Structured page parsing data
---

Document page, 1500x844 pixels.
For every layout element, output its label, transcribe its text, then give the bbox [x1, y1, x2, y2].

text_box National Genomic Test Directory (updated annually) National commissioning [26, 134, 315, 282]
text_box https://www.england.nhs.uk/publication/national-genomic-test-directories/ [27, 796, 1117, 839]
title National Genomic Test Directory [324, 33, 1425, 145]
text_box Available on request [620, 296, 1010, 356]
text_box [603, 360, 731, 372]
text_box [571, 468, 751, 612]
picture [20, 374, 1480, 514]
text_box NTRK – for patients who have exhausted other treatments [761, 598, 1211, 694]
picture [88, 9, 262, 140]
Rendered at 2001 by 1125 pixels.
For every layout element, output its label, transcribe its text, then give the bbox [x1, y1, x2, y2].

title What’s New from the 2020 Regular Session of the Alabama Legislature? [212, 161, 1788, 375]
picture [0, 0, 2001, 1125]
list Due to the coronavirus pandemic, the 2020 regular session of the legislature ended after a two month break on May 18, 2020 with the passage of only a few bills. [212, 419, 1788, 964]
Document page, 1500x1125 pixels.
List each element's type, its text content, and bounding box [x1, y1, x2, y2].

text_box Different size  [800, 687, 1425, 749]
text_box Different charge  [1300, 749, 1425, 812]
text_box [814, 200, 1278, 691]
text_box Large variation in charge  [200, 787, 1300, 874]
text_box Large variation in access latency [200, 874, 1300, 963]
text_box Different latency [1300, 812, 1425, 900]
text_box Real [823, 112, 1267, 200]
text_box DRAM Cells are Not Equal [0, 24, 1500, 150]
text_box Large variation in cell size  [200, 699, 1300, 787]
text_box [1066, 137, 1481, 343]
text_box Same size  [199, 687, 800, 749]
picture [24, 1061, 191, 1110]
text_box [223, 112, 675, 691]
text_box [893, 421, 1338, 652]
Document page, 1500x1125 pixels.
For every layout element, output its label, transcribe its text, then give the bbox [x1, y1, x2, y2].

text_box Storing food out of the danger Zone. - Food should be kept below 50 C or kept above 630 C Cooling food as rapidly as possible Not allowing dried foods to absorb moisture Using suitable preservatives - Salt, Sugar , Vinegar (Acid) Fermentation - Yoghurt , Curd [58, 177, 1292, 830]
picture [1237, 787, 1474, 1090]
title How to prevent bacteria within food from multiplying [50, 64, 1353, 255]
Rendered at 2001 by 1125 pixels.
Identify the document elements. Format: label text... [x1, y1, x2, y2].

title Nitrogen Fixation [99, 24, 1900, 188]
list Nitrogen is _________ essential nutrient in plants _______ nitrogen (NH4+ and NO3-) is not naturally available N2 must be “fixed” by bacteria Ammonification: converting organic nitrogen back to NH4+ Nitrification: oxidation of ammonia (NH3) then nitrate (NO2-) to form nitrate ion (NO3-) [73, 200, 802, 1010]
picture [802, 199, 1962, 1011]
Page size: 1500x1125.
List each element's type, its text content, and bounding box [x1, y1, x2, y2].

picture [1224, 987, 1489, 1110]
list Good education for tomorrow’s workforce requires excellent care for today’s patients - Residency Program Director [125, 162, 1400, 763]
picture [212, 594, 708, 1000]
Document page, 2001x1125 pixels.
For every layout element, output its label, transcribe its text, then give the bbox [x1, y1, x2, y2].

---

> WHAT THIS TASK INVOLVES:
Give all the records again. Match them exactly.

> ANSWER SECTION:
Document page, 1500x844 pixels.
For every layout element, output its label, transcribe its text, then give the bbox [x1, y1, x2, y2].

text_box National Genomic Test Directory (updated annually) National commissioning [26, 134, 315, 282]
text_box https://www.england.nhs.uk/publication/national-genomic-test-directories/ [27, 796, 1117, 839]
title National Genomic Test Directory [324, 33, 1425, 145]
text_box Available on request [620, 296, 1010, 356]
text_box [603, 360, 731, 372]
text_box [571, 468, 751, 612]
picture [20, 374, 1480, 514]
text_box NTRK – for patients who have exhausted other treatments [761, 598, 1211, 694]
picture [88, 9, 262, 140]
Rendered at 2001 by 1125 pixels.
For every layout element, output its label, transcribe its text, then give the bbox [x1, y1, x2, y2].

title What’s New from the 2020 Regular Session of the Alabama Legislature? [212, 161, 1788, 375]
picture [0, 0, 2001, 1125]
list Due to the coronavirus pandemic, the 2020 regular session of the legislature ended after a two month break on May 18, 2020 with the passage of only a few bills. [212, 419, 1788, 964]
Document page, 1500x1125 pixels.
List each element's type, its text content, and bounding box [x1, y1, x2, y2].

text_box Different size  [800, 687, 1425, 749]
text_box Different charge  [1300, 749, 1425, 812]
text_box [814, 200, 1278, 691]
text_box Large variation in charge  [200, 787, 1300, 874]
text_box Large variation in access latency [200, 874, 1300, 963]
text_box Different latency [1300, 812, 1425, 900]
text_box Real [823, 112, 1267, 200]
text_box DRAM Cells are Not Equal [0, 24, 1500, 150]
text_box Large variation in cell size  [200, 699, 1300, 787]
text_box [1066, 137, 1481, 343]
text_box Same size  [199, 687, 800, 749]
picture [24, 1061, 191, 1110]
text_box [223, 112, 675, 691]
text_box [893, 421, 1338, 652]
Document page, 1500x1125 pixels.
For every layout element, output its label, transcribe its text, then give the bbox [x1, y1, x2, y2].

text_box Storing food out of the danger Zone. - Food should be kept below 50 C or kept above 630 C Cooling food as rapidly as possible Not allowing dried foods to absorb moisture Using suitable preservatives - Salt, Sugar , Vinegar (Acid) Fermentation - Yoghurt , Curd [58, 177, 1292, 830]
picture [1237, 787, 1474, 1090]
title How to prevent bacteria within food from multiplying [50, 64, 1353, 255]
Rendered at 2001 by 1125 pixels.
Identify the document elements. Format: label text... [x1, y1, x2, y2].

title Nitrogen Fixation [99, 24, 1900, 188]
list Nitrogen is _________ essential nutrient in plants _______ nitrogen (NH4+ and NO3-) is not naturally available N2 must be “fixed” by bacteria Ammonification: converting organic nitrogen back to NH4+ Nitrification: oxidation of ammonia (NH3) then nitrate (NO2-) to form nitrate ion (NO3-) [73, 200, 802, 1010]
picture [802, 199, 1962, 1011]
Page size: 1500x1125.
List each element's type, its text content, and bounding box [x1, y1, x2, y2].

picture [1224, 987, 1489, 1110]
list Good education for tomorrow’s workforce requires excellent care for today’s patients - Residency Program Director [125, 162, 1400, 763]
picture [212, 594, 708, 1000]
Document page, 2001x1125 pixels.
For every layout element, output its label, transcribe its text, then give the bbox [x1, y1, x2, y2].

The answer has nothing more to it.